● Data supplied:
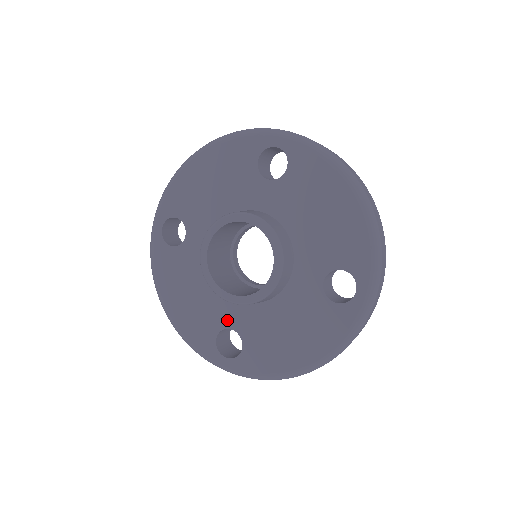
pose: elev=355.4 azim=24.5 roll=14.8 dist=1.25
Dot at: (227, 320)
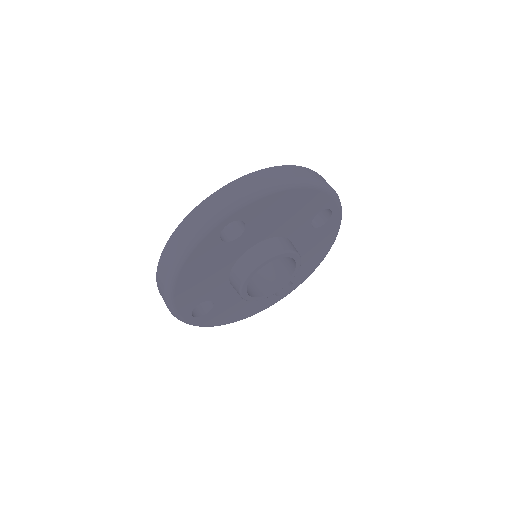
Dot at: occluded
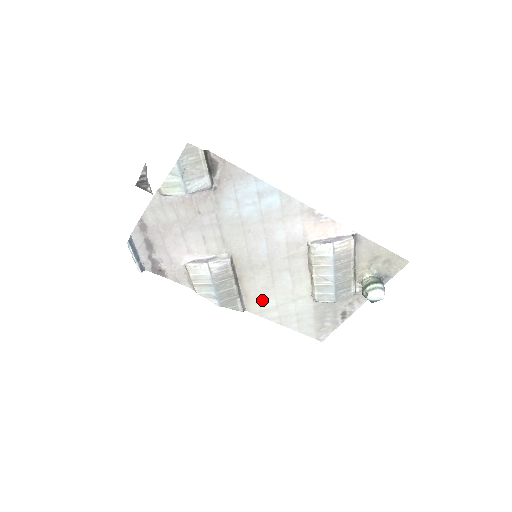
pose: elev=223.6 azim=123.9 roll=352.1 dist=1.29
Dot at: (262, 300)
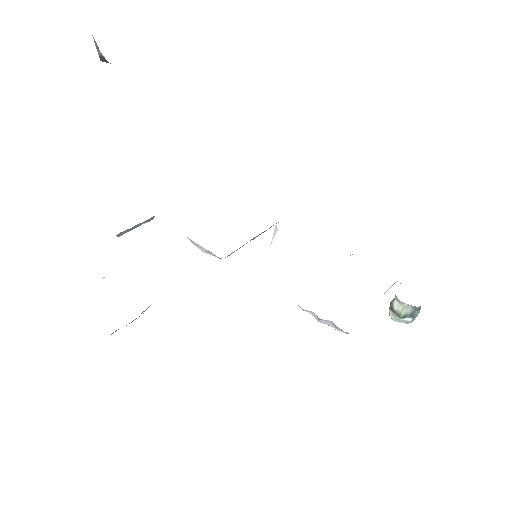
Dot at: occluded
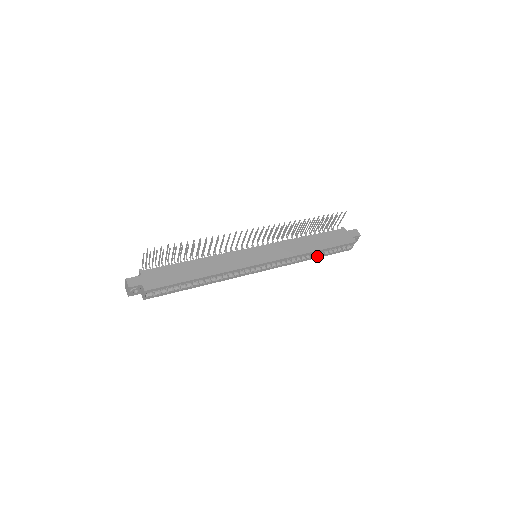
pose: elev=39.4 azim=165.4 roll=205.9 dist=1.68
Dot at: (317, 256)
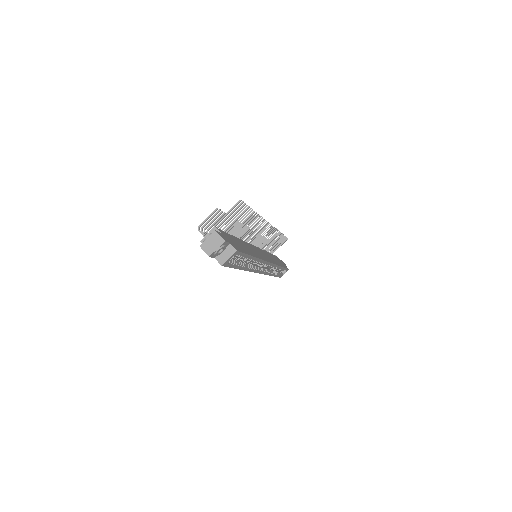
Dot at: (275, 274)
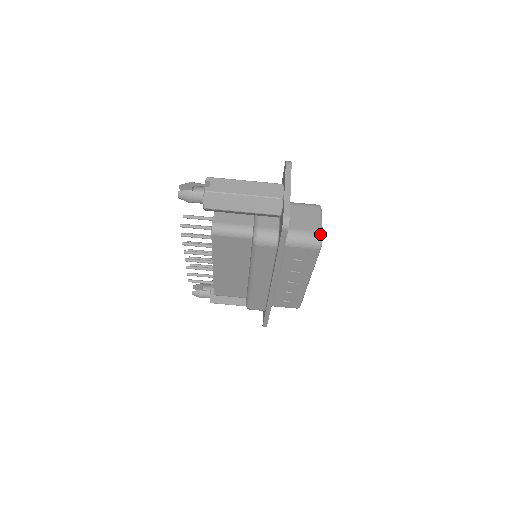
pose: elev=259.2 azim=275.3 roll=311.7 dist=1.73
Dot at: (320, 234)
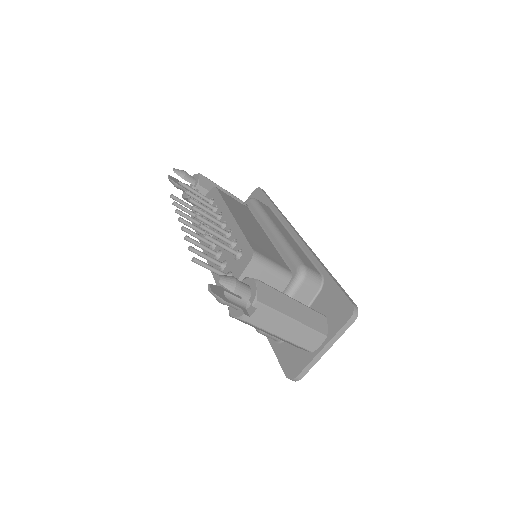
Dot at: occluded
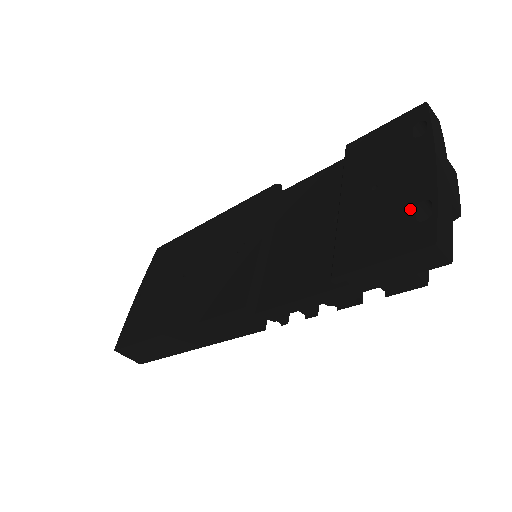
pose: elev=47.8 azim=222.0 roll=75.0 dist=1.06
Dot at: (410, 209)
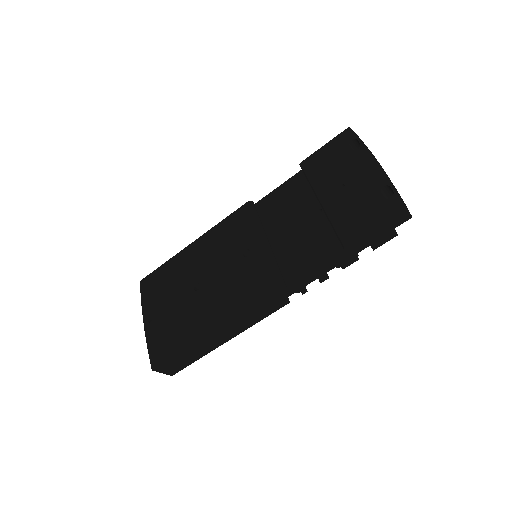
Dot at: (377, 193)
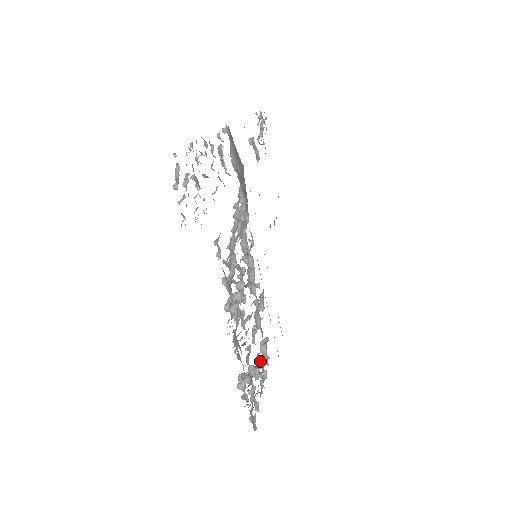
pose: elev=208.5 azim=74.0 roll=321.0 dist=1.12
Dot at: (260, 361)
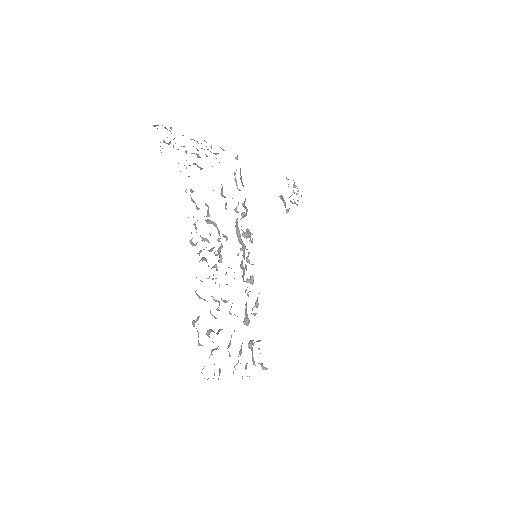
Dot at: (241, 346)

● Instructions to follow:
Which lines above contain the string "dist"? Collect every one of them, matching case exactly.

● Complete response:
pose: elev=355.4 azim=24.5 roll=14.8 dist=1.25
pose: elev=223.6 azim=123.9 roll=352.1 dist=1.29
pose: elev=39.4 azim=165.4 roll=205.9 dist=1.68
pose: elev=259.2 azim=275.3 roll=311.7 dist=1.73
pose: elev=47.8 azim=222.0 roll=75.0 dist=1.06
pose: elev=208.5 azim=74.0 roll=321.0 dist=1.12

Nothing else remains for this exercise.